Given text ->
++++++

This article was first published on Lexis®PSL Construction on 23 January 2018.
Construction analysis: Sarah Schütte of Schutte Consulting Limited predicts the top 10 trends for the construction and engineering industry in 2018.
Here are my top 10 trends for 2018, in no particular order:
1. Professional services/consultancy
The demand for excellence has never been higher. This brings with it tougher client requirements, including a requirement to meet specified output criteria (for example ‘fitness for purpose’ obligations). Historically, professionals have generally successfully resisted this, largely due to pressure from their professional indemnity insurers (who often limit their cover to ‘reasonable skill, care and diligence of a similar professional carrying out similar projects’).
However, this situation is beginning to change, and arguably it has to for the future of the industry. On big projects in particular, client stakeholders (funders of varying sorts, government, the public purse etc) are increasingly demanding performance requirements, which can be measured (eg a HVAC system that achieves 18-22°C at all times, a building which achieves BREEAM rating of X, windows with a rating of Y etc).
All of these outputs must be designed, and must anticipate the associated risks. Also, measurable outputs can be linked to payment cycles and sums ‘due’. Currently, a design and build main contractor is often left with this contractual risk, as it cannot flow it down to the appropriate member of the professional team. The important case of MT Højgaard A/S v E.On Climate & Renewables UK Robin Rigg East Ltd and another  UKSC 59,  All ER (D) 19 (Aug) is relevant in this regard.
2. Big data v data protection
This is a really interesting paradox for the industry to wrestle with.
The General Data Protection Regulation (GDPR) Regulation (EU) 2016/679 comes into force in May, and many businesses are still woefully underprepared. Read my 2 August 2017 articles on my website here. A renewed public campaign for privacy is underway by the Information Commissioner. I think this will prompt individuals to take action, resulting in more requests to be forgotten and more demands to unsubscribe. Organisations must, at the very least, swiftly gear up to deal with this increased volume, and implement measures to control use of data. I have worked with a few small clients to update privacy and cookie policies, while they took care of databases. Larger organisations have a much bigger job.
At the other end of the scale, ‘big data’ is very valuable for industry. It is the 21st century equivalent of oil in the 1930s. But, crucially, data never runs out. All businesses are run on data, to a greater or lesser extent. The megalith organisations, such as Uber, Google and Amazon, make their livings out of data. There is valuable commodity in the data they collect, process and deal in.

++++++

Data shown ->
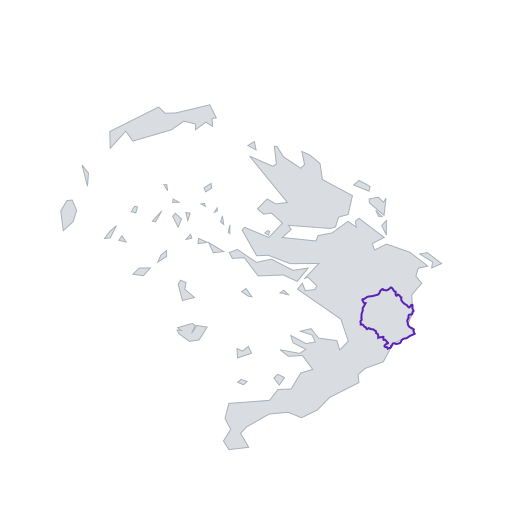 Greece, with Dytiki Makedonia highlighted, rotated 158°
{"feature_id": "GRC-2892", "entity_name": "Dytiki Makedonia", "entity_type": "Region", "adm_level": 1, "iso_a3": "GRC", "parent_name": "Greece", "parent_adm1": "", "projection": "equal_earth", "projection_center": [21.4, 40.362], "detail": "fine", "context": "in_parent", "style": "outline", "palette": "violet", "viewbox_px": 512, "rotation_deg": 158, "n_neighbors": 0, "source": "natural_earth", "source_scale": "10m", "svg_char_len": 5975}
<svg xmlns="http://www.w3.org/2000/svg" viewBox="0 0 512 512"><g transform="rotate(158 256 256)"><path d="M334.4,81.4L353.6,86.6L355.5,96.6L344.4,104.8L345.6,117.0L336.4,129.5L297.5,117.1L285.6,124.0L273.3,119.5L258.3,130.8L245.9,129.6L250.2,146.3L263.6,150.9L268.8,160.0L252.0,149.3L244.8,150.8L254.2,161.7L253.5,169.3L242.5,156.1L233.2,154.1L233.6,161.7L243.0,169.6L232.2,168.0L228.8,156.5L212.7,147.2L213.6,137.5L202.3,142.4L201.0,165.6L229.9,209.7L223.2,213.4L223.4,205.4L214.0,202.9L210.8,205.4L212.7,209.9L215.9,217.1L219.8,216.7L200.4,225.5L227.2,236.1L244.2,252.0L255.3,256.0L259.2,285.2L255.9,286.9L237.2,268.4L219.1,276.5L225.5,289.9L233.3,292.0L237.0,299.2L224.2,304.7L218.4,297.0L206.9,293.9L224.5,350.9L206.8,332.9L202.6,333.6L197.9,351.0L195.5,349.5L193.4,337.7L181.7,320.6L176.7,322.6L174.3,335.8L168.2,329.3L162.0,317.9L165.8,302.0L144.0,275.8L155.0,260.0L164.9,261.1L171.4,253.2L176.5,253.6L214.5,272.3L213.4,267.5L224.7,263.3L194.8,247.5L190.8,251.7L176.9,248.9L157.7,253.6L152.1,245.0L151.0,250.9L146.3,252.3L130.2,225.1L143.6,224.0L143.8,217.1L130.6,218.2L112.0,201.9L100.5,182.3L110.1,183.9L115.3,177.6L112.6,168.6L126.1,161.6L131.9,144.9L140.6,135.9L138.0,124.4L161.6,123.5L177.6,110.2L196.9,110.9L205.8,107.8L208.0,100.1L240.7,97.3L256.7,90.3L274.5,89.0L284.4,98.9L302.9,104.6L328.6,101.1L336.7,97.4L334.4,81.4ZM252.4,398.9L264.8,395.7L262.6,401.0L272.4,408.1L287.0,404.7L327.2,408.7L329.9,420.6L350.8,410.5L344.9,426.2L290.5,430.6L286.8,422.4L276.9,418.7L242.2,413.5L241.1,398.9L245.2,400.0L247.7,392.5L252.4,398.9ZM227.3,217.0L237.8,228.2L261.4,236.7L267.5,258.8L278.8,262.6L279.5,269.1L270.9,269.2L258.1,250.0L242.9,247.3L227.1,228.9L212.2,225.3L227.3,217.0ZM349.8,201.8L356.6,213.0L356.9,217.0L353.1,214.8L355.5,218.9L340.4,217.3L338.3,214.5L344.6,208.5L336.9,213.7L327.9,208.4L340.2,199.5L349.8,201.8ZM410.5,378.2L405.5,376.7L405.2,365.4L412.8,356.3L425.2,351.7L420.1,371.0L410.5,378.2ZM338.7,258.9L335.0,261.8L330.8,257.6L334.5,251.9L328.6,240.6L340.9,242.3L338.7,258.9ZM122.1,245.7L130.9,262.8L129.8,266.5L120.5,264.7L117.7,258.1L113.8,260.9L122.1,245.7ZM103.4,196.5L95.9,195.0L86.8,179.4L97.6,179.1L94.5,184.4L103.4,196.5ZM311.3,168.4L308.3,177.3L304.1,172.9L296.9,175.0L296.6,167.5L311.3,168.4ZM367.8,279.9L377.0,285.2L368.8,288.6L358.4,284.5L367.8,279.9ZM285.1,136.3L280.1,138.1L275.1,132.6L282.8,127.6L285.1,136.3ZM127.0,273.8L138.9,285.3L132.0,287.5L124.2,277.7L127.0,273.8ZM318.4,323.8L314.9,325.8L311.1,318.4L317.4,311.9L318.4,323.8ZM294.4,275.1L294.8,286.1L284.3,272.2L294.4,275.1ZM386.1,383.9L383.2,405.5L380.3,395.6L386.1,383.9ZM128.0,237.2L121.8,240.1L127.3,226.6L128.0,237.2ZM222.1,361.5L214.7,362.8L216.2,354.3L222.1,361.5ZM374.1,336.4L384.4,327.4L389.8,329.0L382.0,333.7L374.1,336.4ZM336.9,294.6L339.0,289.1L349.4,287.1L343.8,292.5L336.9,294.6ZM306.0,314.4L304.7,322.6L301.0,320.3L306.0,314.4ZM305.2,289.3L302.6,293.8L296.2,286.9L305.2,289.3ZM282.7,228.4L277.4,229.5L275.1,219.7L278.2,221.6L282.7,228.4ZM320.4,145.8L316.1,147.2L311.2,143.0L315.8,141.3L320.4,145.8ZM278.7,334.4L278.6,338.6L270.5,340.1L271.7,335.5L278.7,334.4ZM339.0,327.2L326.4,333.1L336.4,325.4L339.0,327.2ZM272.8,288.4L268.5,294.6L271.9,286.6L272.8,288.4ZM314.7,297.6L308.6,300.6L308.8,296.7L314.7,297.6ZM355.0,343.8L349.9,347.6L347.5,345.8L351.3,341.0L355.0,343.8ZM377.3,322.0L372.7,325.0L371.3,317.6L377.3,322.0ZM276.1,300.9L272.1,305.8L274.1,297.4L276.1,300.9ZM127.5,246.9L127.8,253.7L124.5,245.4L127.5,246.9ZM313.2,336.9L311.5,339.9L307.3,334.7L313.2,336.9ZM247.5,212.8L243.1,213.8L240.3,207.9L247.5,212.8ZM239.2,274.0L235.9,275.2L234.1,273.7L236.6,270.6L239.2,274.0ZM278.1,312.1L274.1,315.2L274.7,312.4L278.1,312.1ZM313.5,349.6L314.6,356.6L312.0,355.6L313.5,349.6ZM287.5,324.8L284.1,324.2L284.3,321.0L287.5,324.8Z" fill="#d9dde1" stroke="#a8b0b8" stroke-width="1"/><path d="M136.0,144.2L136.9,143.5L137.3,143.0L137.4,142.7L137.5,142.4L137.5,141.8L137.7,141.4L138.2,141.1L138.7,140.9L138.9,140.4L139.3,140.1L139.6,139.9L139.9,139.6L140.1,139.1L140.2,138.7L140.2,138.3L140.2,137.7L140.7,136.0L140.8,135.0L140.7,134.1L140.5,133.2L140.1,132.5L139.1,131.2L138.0,130.2L137.8,129.8L137.7,129.4L137.6,129.0L137.2,128.7L137.9,127.9L138.1,126.8L138.1,124.4L143.7,124.2L146.5,123.4L147.5,123.4L148.9,123.7L149.5,123.9L150.8,123.9L152.1,123.6L152.7,123.2L154.1,121.9L155.0,121.4L156.0,121.4L158.9,121.8L159.0,121.9L160.7,123.4L161.8,123.6L162.2,123.4L163.1,122.5L163.4,122.2L163.7,122.1L164.2,122.2L164.4,122.1L164.6,121.8L164.6,121.2L165.8,120.5L167.8,120.9L168.6,120.7L168.8,122.5L170.1,123.1L170.7,123.8L170.6,124.5L170.0,125.0L169.2,125.3L167.8,125.7L166.4,125.6L166.1,126.2L166.7,126.9L167.3,129.2L167.7,130.0L169.1,130.4L169.1,131.1L168.2,133.3L168.8,133.6L169.5,133.6L171.1,134.1L171.8,134.1L172.5,134.5L173.3,134.4L172.4,136.7L172.4,138.1L173.5,139.5L173.0,140.8L173.0,141.5L173.6,142.0L174.5,143.7L175.1,144.3L176.5,144.9L177.7,145.8L177.8,146.5L178.4,146.9L180.6,146.6L180.9,147.3L180.8,148.0L180.9,148.7L182.2,150.2L182.4,151.6L182.8,152.4L184.6,153.2L184.0,154.4L183.9,155.9L183.4,156.5L181.9,157.2L181.6,158.0L181.7,159.0L180.8,160.1L180.5,161.5L179.3,163.4L177.5,165.3L177.1,166.6L176.3,168.0L174.8,168.9L172.9,170.7L172.1,171.2L173.4,172.0L173.7,172.8L173.6,173.4L173.9,174.9L173.8,175.6L173.3,176.0L171.3,175.7L168.4,176.4L167.0,176.3L163.1,175.2L157.4,174.5L155.9,175.1L155.1,175.7L154.2,176.9L153.4,177.3L151.8,177.9L151.1,178.0L150.6,177.5L150.6,176.8L148.0,175.3L146.6,175.2L144.5,175.7L143.0,176.3L142.3,176.1L141.6,174.6L141.1,171.7L139.9,170.5L140.9,168.5L141.0,166.9L140.4,166.4L138.9,167.2L137.8,165.8L137.3,163.6L136.7,163.1L137.7,161.3L137.8,160.5L137.3,158.3L136.3,156.1L134.6,154.0L133.9,151.7L133.3,150.9L131.9,151.3L131.3,151.9L130.6,152.3L129.9,152.4L129.4,152.0L129.3,151.8L129.9,150.3L130.3,149.5L130.5,149.1L130.6,148.5L130.6,147.9L130.4,146.6L130.5,146.1L130.8,145.7L131.6,145.5L132.0,145.3L132.3,144.8L132.5,144.3L132.7,143.9L133.2,143.6L134.2,143.5L135.1,144.0L136.0,144.2Z" fill="none" stroke="#5b21b6" stroke-width="2"/></g></svg>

++++++

Set exercise A -> In the construction trends article, what does the author call "big data" the 21st-century equivalent of?
Set exercise B -> Echo word for word the part of the construction trends article that opens with the words containing "This article was" and closes with "industry in 2018.".

Worked solution A -> Oil in the 1930s.

Worked solution B ->
This article was first published on Lexis®PSL Construction on 23 January 2018.
Construction analysis: Sarah Schütte of Schutte Consulting Limited predicts the top 10 trends for the construction and engineering industry in 2018.